More precisely, a knowing farb is fantasy. And when I call a half-ass reenactment fantasy, I am saying it is farby and has participants are not willing to improve as a whole. All good reenactment has rules governing their accuracy—authenticity regs is the preferred term—and those who ignore these rules are farbs (those who have no rules at all regarding accuracy are farbs as well). Those who refuse to adopt any authenticity regs for their society are farbs. As a RevWar friend once noted, “What you permit, you promote!” And in so doing, many of these societies are promoting fantasy!
Something that is fantasy is not necessarily bad. Two-Gun Bobby Howard is often fantasy. “The Long Ships” is fantasy. Steampunk is fantasy. Dagorhir is fantasy. Cosplay is fantasy. Skiffy cons are often fantasy. Loads of things are fantasy, and the person writing it, producing it or participating in it freely admits that it is fantasy and not history or anything else, even if it contains things that are historical or factual.

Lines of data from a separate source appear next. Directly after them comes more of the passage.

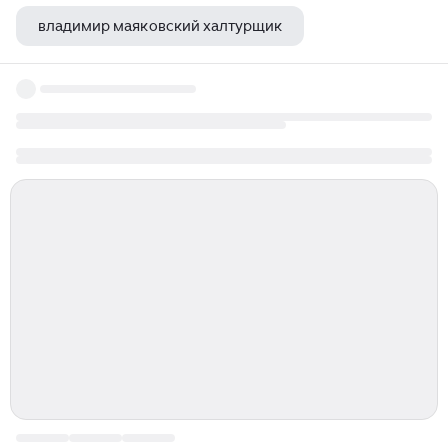
владимир маяковский халтурщик
морелла эдгар аллан по книга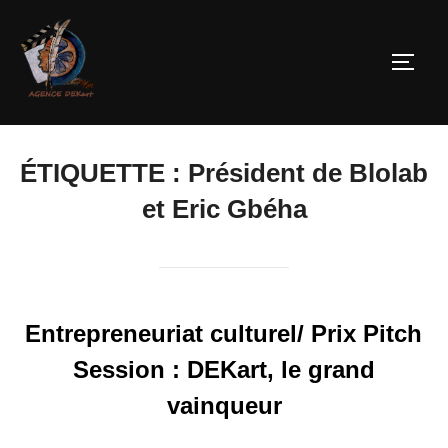
ÉTIQUETTE :
Président de Blolab
et Eric Gbéha
Entrepreneuriat culturel/ Prix Pitch
Session : DEKart, le grand
vainqueur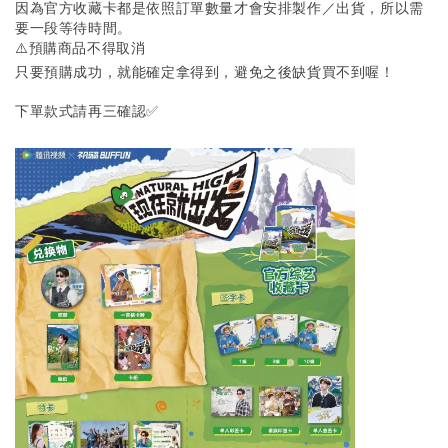
因為官方收藏卡都是依照訂單數量才會安排製作／出貨，所以需
要一段等待時間。
⚠️預購商品不得取消
只要預購成功，就能確定拿得到，避免之後缺貨買不到喔！
下單款式請再三確認✅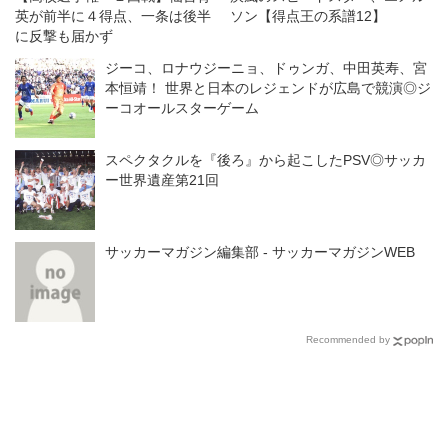
英が前半に４得点、一条は後半
ソン【得点王の系譜12】
に反撃も届かず
ジーコ、ロナウジーニョ、ドゥンガ、中田英寿、宮
本恒靖！ 世界と日本のレジェンドが広島で競演◎ジ
ーコオールスターゲーム
スペクタクルを『後ろ』から起こしたPSV◎サッカ
ー世界遺産第21回
サッカーマガジン編集部 - サッカーマガジンWEB
Recommended by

If a person says he is doing fantasy and then does fantasy, is there anyone who is hurt? I somehow don’t think so. But when someone dresses in a fantasy style and then insists that he is recreating history, that he is historical, that he are reenacting or recreating history, I think that is akin to someone saying he is vegetarian as he bite into the bloody steak. I have no respect for him, not because he exhibits fantasy but because he then claims it is not fantasy. Ignorance is one thing and can be corrected; not necessarily hypocrisy!